Start of Data provided

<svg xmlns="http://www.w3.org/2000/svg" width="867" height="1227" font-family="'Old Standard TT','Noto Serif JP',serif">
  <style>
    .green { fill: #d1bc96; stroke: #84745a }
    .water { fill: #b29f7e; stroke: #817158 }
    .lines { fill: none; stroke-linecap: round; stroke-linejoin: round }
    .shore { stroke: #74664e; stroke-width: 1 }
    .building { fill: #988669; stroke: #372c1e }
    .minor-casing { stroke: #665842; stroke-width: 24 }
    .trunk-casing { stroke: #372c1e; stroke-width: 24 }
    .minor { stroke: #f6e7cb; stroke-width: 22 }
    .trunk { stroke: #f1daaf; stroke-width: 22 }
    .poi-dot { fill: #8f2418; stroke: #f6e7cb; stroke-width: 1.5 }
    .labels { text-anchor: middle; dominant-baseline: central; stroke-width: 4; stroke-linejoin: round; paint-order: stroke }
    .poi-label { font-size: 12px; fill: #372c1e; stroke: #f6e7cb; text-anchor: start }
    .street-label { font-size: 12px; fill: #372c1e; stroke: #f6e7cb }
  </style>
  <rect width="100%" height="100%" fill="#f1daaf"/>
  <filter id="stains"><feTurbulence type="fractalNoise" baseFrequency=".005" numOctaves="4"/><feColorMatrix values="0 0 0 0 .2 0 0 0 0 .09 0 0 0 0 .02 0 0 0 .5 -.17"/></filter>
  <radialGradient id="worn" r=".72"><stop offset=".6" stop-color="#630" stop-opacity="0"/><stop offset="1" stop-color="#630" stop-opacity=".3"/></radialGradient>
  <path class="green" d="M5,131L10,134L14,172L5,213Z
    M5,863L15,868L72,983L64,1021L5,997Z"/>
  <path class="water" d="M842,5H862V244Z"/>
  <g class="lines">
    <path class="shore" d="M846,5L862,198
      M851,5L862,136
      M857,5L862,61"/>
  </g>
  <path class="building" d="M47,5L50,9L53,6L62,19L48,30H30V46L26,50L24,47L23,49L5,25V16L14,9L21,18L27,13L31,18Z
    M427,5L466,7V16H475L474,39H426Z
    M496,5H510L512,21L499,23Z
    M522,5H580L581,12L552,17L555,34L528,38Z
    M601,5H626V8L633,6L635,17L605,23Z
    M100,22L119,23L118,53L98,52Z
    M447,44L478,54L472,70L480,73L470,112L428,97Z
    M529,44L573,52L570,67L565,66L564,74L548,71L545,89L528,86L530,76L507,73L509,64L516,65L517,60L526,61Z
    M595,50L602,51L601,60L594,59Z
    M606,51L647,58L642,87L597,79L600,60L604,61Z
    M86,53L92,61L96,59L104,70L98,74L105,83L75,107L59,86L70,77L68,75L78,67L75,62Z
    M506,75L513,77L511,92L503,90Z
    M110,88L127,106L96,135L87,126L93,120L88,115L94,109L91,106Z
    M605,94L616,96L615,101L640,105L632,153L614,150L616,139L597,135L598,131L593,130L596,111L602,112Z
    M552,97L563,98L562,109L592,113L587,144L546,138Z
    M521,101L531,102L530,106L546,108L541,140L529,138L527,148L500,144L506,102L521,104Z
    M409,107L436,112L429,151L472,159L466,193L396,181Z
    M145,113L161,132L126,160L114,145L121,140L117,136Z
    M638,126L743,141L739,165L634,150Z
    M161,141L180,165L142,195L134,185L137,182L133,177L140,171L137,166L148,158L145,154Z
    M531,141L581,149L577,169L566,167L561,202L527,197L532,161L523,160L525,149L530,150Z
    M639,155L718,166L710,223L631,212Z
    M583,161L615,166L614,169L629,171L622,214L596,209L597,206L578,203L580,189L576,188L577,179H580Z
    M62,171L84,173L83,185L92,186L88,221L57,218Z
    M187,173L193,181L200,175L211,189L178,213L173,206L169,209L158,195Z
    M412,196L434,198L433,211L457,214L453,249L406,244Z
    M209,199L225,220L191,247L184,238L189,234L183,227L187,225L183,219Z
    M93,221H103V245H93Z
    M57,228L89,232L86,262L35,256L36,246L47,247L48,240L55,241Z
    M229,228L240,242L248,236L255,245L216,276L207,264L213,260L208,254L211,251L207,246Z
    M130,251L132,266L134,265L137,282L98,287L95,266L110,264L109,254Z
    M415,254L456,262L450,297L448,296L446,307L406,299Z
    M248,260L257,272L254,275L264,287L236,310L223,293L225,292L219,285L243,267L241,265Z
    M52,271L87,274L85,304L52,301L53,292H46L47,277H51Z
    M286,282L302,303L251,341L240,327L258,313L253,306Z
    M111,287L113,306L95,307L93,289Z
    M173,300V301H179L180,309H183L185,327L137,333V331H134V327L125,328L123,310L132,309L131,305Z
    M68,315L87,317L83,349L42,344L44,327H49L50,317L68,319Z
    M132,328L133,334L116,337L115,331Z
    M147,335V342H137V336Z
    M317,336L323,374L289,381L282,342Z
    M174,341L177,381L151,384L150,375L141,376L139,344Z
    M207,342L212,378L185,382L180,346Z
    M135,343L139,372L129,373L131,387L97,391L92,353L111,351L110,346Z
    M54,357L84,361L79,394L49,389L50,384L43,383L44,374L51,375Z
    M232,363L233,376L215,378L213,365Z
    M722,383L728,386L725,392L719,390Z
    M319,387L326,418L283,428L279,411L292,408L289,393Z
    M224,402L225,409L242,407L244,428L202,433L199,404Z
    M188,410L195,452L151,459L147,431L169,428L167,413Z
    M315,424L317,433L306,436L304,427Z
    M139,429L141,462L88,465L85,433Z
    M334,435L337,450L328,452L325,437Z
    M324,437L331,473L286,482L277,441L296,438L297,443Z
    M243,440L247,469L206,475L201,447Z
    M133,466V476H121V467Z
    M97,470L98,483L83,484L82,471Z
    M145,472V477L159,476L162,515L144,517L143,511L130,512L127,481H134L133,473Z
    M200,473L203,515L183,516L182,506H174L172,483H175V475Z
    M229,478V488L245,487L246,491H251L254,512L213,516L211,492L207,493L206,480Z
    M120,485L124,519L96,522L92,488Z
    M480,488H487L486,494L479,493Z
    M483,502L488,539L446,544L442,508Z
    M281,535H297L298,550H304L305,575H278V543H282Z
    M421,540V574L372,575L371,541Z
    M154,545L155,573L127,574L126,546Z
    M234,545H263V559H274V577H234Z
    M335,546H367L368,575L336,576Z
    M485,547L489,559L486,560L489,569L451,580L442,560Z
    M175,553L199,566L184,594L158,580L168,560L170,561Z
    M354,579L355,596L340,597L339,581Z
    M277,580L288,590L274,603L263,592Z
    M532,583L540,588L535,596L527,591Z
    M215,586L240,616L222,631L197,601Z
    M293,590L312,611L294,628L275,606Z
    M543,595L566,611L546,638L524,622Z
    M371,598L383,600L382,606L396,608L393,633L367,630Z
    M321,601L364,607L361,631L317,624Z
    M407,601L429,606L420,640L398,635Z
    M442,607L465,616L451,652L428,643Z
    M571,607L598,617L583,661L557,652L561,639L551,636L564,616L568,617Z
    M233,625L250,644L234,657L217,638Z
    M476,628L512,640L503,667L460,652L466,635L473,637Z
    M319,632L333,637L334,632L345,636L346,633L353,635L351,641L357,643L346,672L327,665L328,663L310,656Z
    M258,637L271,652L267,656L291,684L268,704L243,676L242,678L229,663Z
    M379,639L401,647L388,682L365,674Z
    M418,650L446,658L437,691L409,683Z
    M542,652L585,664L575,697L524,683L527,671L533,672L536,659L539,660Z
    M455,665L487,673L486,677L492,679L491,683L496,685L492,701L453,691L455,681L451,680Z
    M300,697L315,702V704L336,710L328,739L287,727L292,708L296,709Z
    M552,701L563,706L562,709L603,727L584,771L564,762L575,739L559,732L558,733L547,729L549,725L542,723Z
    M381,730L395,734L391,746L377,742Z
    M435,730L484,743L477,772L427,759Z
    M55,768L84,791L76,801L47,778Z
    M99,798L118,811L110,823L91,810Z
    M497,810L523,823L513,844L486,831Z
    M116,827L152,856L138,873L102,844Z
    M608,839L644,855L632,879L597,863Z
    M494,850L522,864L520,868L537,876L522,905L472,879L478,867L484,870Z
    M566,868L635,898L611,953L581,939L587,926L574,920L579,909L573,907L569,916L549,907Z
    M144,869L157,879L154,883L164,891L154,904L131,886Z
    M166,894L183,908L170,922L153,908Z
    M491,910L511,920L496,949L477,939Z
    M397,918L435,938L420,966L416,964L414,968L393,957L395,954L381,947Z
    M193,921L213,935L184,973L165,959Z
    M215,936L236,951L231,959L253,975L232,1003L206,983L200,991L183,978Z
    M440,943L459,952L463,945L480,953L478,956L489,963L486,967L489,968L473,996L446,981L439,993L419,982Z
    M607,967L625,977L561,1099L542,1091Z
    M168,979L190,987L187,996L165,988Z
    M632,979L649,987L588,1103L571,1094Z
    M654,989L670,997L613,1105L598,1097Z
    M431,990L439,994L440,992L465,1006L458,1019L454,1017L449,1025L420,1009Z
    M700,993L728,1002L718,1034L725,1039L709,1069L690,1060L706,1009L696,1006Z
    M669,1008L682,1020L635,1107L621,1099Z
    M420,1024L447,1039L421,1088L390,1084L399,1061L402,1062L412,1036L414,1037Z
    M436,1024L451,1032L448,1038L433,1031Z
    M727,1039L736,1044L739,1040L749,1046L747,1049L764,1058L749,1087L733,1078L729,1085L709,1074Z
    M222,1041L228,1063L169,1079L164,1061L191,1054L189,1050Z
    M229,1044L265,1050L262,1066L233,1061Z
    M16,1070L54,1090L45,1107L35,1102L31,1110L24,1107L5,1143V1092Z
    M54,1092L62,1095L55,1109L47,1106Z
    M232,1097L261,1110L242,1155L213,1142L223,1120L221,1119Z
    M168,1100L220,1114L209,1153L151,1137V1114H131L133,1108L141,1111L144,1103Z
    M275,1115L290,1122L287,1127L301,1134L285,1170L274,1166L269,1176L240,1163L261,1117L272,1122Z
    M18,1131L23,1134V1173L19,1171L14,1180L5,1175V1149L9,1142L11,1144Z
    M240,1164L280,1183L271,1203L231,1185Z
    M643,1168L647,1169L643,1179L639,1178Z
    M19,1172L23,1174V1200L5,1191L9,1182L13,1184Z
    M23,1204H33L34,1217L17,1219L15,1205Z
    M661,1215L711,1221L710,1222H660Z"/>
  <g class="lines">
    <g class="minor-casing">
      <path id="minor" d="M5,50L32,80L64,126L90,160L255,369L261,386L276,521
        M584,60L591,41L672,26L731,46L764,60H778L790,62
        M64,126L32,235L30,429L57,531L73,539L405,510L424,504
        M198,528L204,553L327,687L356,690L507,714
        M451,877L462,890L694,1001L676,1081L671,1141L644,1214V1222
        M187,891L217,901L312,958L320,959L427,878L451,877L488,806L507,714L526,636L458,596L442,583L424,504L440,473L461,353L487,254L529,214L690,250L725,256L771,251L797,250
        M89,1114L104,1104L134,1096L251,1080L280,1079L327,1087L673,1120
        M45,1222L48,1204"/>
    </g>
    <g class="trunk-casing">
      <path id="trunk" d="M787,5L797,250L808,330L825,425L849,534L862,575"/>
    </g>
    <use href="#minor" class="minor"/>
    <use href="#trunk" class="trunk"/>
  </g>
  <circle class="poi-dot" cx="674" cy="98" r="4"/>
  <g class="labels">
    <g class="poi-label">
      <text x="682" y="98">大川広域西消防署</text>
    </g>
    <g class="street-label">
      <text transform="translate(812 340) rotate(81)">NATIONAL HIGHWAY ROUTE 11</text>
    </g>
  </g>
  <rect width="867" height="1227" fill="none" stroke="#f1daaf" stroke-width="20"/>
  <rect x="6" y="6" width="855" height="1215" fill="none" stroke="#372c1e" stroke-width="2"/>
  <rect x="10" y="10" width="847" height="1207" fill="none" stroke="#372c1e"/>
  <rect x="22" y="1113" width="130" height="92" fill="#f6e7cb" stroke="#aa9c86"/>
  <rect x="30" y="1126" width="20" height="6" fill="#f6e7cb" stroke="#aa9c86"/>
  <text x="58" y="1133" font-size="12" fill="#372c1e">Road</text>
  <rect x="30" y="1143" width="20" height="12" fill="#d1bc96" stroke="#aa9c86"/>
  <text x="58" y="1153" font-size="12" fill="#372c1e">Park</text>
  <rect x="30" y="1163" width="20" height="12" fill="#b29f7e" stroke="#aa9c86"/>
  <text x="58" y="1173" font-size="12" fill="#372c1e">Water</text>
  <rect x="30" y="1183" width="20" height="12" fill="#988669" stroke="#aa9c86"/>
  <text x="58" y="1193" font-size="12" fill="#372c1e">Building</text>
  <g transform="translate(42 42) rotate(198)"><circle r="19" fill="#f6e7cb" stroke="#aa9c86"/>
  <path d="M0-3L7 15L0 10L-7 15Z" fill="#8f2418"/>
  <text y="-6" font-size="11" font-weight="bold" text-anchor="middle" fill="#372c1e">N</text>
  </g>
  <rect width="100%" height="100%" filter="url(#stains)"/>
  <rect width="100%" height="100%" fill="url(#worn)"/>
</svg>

End of Data provided
Start of Data provided

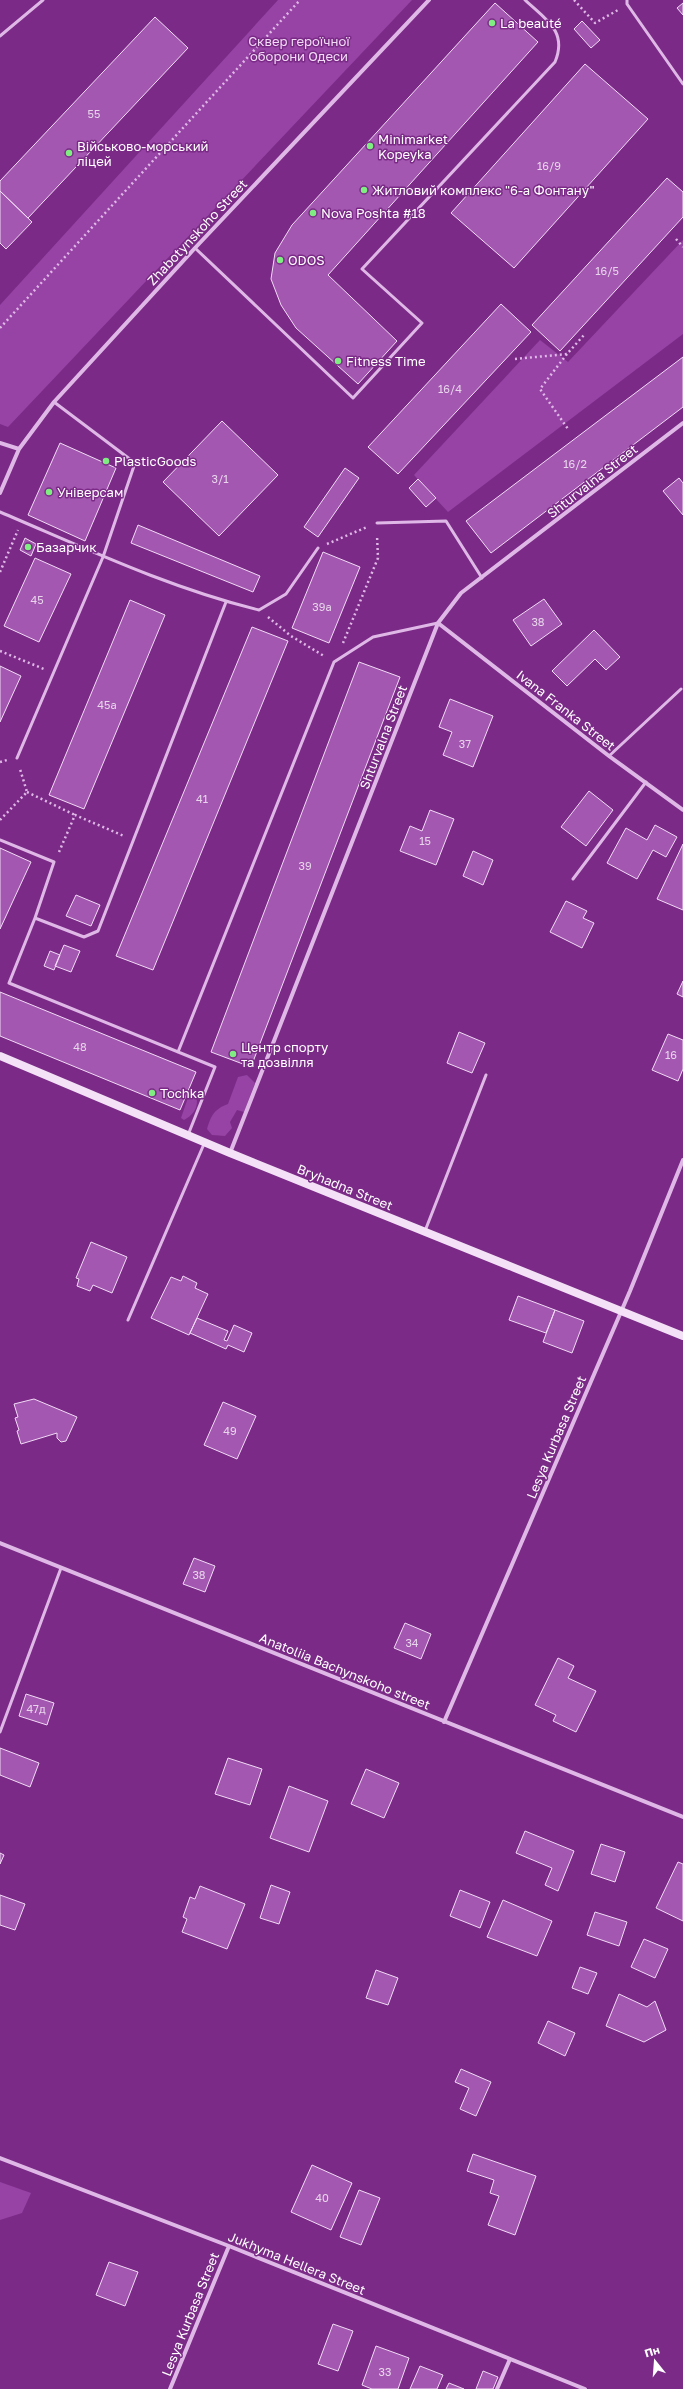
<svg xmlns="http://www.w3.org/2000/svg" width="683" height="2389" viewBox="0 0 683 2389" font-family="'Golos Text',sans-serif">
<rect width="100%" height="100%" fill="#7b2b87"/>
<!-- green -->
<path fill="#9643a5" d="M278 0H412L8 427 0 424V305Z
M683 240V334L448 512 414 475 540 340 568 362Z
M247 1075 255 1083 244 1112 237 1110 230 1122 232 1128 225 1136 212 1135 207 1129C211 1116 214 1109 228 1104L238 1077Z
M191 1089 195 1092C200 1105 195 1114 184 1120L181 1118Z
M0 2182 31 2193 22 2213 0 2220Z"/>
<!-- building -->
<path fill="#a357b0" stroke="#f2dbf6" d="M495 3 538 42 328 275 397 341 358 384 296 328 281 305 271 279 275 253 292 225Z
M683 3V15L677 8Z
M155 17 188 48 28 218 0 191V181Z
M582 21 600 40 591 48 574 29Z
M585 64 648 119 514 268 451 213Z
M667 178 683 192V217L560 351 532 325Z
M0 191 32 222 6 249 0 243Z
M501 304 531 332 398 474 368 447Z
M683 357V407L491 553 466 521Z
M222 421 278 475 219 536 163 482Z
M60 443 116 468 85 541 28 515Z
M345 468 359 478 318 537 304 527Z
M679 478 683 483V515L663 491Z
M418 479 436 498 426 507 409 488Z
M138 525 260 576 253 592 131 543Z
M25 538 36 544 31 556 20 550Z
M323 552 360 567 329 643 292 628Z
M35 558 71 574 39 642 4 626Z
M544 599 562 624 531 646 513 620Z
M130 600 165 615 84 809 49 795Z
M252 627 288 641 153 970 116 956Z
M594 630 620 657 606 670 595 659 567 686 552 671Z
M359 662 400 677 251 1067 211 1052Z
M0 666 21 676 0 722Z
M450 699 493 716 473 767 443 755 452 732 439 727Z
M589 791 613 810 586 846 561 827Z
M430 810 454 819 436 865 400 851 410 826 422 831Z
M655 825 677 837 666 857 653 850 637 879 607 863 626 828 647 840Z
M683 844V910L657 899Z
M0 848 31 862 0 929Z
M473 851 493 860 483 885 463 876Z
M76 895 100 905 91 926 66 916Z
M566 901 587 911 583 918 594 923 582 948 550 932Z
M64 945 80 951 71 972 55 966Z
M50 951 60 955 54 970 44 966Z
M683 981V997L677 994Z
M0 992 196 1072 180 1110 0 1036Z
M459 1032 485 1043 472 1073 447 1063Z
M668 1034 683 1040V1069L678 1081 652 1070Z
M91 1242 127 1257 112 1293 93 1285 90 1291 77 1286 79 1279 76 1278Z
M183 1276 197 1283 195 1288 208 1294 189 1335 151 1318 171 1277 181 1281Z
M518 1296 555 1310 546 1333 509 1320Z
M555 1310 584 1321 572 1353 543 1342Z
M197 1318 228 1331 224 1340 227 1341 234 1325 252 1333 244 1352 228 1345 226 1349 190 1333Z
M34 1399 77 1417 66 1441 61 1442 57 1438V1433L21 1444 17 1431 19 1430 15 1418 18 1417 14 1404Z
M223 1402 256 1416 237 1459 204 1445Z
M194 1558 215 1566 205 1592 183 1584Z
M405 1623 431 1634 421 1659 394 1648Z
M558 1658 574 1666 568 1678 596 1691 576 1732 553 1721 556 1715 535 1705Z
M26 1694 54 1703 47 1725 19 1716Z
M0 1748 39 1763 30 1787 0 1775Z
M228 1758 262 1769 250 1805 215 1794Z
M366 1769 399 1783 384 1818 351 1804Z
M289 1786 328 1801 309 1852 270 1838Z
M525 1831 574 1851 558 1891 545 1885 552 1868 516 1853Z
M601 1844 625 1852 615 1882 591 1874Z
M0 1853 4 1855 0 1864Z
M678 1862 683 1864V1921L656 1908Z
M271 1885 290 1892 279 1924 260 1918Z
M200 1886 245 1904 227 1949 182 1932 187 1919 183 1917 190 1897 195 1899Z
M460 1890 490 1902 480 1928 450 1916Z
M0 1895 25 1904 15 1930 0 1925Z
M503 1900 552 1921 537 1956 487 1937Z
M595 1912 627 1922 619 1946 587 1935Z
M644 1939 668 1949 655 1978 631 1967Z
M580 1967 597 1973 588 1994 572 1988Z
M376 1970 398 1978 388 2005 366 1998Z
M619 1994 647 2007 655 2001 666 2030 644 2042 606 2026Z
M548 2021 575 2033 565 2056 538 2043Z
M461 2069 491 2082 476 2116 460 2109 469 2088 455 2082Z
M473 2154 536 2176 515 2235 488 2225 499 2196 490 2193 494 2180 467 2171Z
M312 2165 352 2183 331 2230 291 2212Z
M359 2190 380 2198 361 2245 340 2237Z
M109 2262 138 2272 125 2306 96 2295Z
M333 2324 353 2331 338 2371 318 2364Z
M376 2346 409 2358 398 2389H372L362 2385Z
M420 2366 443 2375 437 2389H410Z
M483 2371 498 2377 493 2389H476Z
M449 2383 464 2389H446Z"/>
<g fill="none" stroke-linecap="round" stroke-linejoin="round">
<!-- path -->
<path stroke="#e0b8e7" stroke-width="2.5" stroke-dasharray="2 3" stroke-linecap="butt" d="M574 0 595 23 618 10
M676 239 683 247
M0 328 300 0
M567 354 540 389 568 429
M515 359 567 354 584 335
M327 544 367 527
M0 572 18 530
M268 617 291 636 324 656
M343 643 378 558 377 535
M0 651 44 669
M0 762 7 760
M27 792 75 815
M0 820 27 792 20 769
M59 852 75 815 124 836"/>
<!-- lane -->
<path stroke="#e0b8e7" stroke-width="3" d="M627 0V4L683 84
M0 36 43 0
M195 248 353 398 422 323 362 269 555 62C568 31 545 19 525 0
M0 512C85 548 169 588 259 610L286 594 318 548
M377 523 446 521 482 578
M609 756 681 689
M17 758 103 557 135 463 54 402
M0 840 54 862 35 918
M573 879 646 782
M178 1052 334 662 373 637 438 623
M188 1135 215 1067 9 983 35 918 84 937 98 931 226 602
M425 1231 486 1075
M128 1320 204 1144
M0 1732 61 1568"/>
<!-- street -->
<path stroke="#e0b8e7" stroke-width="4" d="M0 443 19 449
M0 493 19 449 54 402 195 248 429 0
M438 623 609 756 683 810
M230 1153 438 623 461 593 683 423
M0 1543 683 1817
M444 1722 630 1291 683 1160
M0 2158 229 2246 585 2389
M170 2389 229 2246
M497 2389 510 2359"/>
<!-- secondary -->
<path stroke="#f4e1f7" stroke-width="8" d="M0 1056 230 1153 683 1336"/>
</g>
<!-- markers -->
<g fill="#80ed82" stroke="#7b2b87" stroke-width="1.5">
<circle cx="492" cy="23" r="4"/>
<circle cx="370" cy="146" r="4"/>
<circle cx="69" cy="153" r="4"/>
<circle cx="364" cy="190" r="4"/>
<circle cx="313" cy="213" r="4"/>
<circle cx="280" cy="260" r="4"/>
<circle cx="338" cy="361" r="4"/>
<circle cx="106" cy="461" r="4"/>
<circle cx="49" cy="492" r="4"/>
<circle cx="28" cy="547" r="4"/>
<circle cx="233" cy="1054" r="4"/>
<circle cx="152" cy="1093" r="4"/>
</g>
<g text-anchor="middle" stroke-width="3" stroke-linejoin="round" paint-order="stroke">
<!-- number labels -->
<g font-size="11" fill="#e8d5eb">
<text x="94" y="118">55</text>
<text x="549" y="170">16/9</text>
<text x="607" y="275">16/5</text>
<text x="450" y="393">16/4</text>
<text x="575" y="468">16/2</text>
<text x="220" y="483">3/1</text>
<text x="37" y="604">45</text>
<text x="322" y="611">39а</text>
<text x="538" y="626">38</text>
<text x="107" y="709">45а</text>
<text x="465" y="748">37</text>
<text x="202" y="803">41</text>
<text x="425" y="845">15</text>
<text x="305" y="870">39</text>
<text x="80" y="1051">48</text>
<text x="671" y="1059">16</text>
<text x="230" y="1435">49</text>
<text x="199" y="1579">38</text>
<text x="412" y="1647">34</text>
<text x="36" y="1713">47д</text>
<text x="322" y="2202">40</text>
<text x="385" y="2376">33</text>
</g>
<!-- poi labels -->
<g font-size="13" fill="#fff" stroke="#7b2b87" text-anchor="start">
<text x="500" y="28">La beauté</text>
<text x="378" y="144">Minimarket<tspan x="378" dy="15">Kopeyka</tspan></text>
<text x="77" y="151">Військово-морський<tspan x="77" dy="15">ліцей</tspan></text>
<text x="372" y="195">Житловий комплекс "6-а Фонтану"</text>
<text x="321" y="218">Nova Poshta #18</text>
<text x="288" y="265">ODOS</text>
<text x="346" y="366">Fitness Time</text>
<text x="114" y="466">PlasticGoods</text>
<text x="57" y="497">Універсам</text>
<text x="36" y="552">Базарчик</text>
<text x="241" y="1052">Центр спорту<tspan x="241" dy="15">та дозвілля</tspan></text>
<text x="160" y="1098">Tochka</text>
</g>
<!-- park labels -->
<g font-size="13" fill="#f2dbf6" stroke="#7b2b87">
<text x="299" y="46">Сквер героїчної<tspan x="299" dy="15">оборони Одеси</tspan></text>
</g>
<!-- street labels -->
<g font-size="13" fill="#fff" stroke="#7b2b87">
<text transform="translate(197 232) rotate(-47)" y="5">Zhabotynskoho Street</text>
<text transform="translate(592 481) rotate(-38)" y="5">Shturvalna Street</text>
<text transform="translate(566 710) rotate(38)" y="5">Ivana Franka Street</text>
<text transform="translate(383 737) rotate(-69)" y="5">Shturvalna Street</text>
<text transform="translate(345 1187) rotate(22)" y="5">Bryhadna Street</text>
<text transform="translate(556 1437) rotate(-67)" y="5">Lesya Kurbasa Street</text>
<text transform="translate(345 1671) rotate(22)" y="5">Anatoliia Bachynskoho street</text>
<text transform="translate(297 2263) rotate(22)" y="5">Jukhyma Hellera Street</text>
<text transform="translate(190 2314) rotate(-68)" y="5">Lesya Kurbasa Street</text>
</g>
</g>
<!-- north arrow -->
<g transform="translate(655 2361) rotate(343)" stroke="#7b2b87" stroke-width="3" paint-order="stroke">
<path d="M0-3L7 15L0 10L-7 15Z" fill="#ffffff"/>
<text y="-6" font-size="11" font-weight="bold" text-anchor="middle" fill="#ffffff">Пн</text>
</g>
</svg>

End of Data provided

Show every line above in which the word "ffffff" is found.

<path d="M0-3L7 15L0 10L-7 15Z" fill="#ffffff"/>
<text y="-6" font-size="11" font-weight="bold" text-anchor="middle" fill="#ffffff">Пн</text>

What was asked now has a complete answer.